Raise the Roof

I think Thailand is going to change the game ‘Never have I ever’ for me forever, specifically, Song Kran and it’s celebrations. As a broad overview, before Song Kran/arriving in Thailand, never have I ever:

-Led not one, not two, but three parades down the middle of my village

-Spent an entire day completely soaked and completely clothed

-……..for three days straight (not that they stopped celebrating, but I just couldn’t do it anymore)

-Had wet (and sometimes various colored) baby powder streaked across my face and body

-Actually liked the smell of baby powder (and am embarrassed to admit I use it now after showers)

-Been so excited for Reese’s Peanut Butter Cups that I cried (thanks Mom!)

-Had my feelings announced by the lead truck in one of my parades, it translated to something like this “The farang Erin is cold here people, let’s hurry it along to the wat!”

-Had an entourage of kids that guarded me from drunken Thai men wanting to put said powder on my face and body

-Been given roars of approval when performing the classic dance move, raise the roof

-Been able to skip lunch without a Thai person badgering me to eat (don’t worry, as soon as they found out that I forgot to eat, they pulled me out of the parade I was leading at the time to make me a quick omelet with rice, of course)

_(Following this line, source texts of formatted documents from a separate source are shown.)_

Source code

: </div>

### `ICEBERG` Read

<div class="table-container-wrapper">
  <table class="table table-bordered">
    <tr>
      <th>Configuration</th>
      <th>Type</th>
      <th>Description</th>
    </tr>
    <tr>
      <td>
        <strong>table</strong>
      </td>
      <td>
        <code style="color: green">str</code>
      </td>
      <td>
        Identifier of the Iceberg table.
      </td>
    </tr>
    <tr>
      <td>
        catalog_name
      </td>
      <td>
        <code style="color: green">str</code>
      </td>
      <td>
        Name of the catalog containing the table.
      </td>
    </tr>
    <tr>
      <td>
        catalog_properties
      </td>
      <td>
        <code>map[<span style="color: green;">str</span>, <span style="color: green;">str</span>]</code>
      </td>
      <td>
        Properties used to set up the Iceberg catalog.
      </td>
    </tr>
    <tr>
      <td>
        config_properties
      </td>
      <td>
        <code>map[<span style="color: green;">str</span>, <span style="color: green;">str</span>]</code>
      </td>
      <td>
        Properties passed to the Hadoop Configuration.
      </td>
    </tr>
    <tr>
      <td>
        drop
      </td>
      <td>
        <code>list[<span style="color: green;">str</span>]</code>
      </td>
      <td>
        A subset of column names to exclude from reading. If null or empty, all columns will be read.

-Worn Hawaiian style flowered shirts to fit in with the crowd

I’m sure there’s more and will be added over time, but lots of going ons with the holiday and I’m looking forward to the next one. I hope to travel somewhere that time, hopefully to a nice beach town where I can be a somewhat more average 23-year-old and have farang fun with friends. It can be a bit of a strain always keeping myself in check so as to not do something culturally insensitive that might be totally normal for a person to do in America. For example, I really appreciated that people would help keep the drunkies away from me, but back home, if someone offered me whiskey during a crazy fun holiday that was essentially a countrywide water battle, I wouldn’t think twice of throwing it back and joining said drunks in dancing in the streets (although, as any time you’re the sober Sally amongst a crowd of drunk people, it was mildly entertaining to watch as they were groovin’). I felt bad for my friend Pi-Act, who is around my age and was escorting me around, instead of hanging out with her friends in the village, the other drunk and happy young people. This is the life I signed up for. Sometimes it’s rough, people laugh in my face everyday, say things about me that I don’t understand, while I’m standing there, my only food options are very ‘interesting’ kinds of things, and I’m told many times of day, how often I do things incorrectly.  The thing is, no one promised that it would be easy, they just said that it would be worth it. Thus far, this has been the toughest job that I really am loving.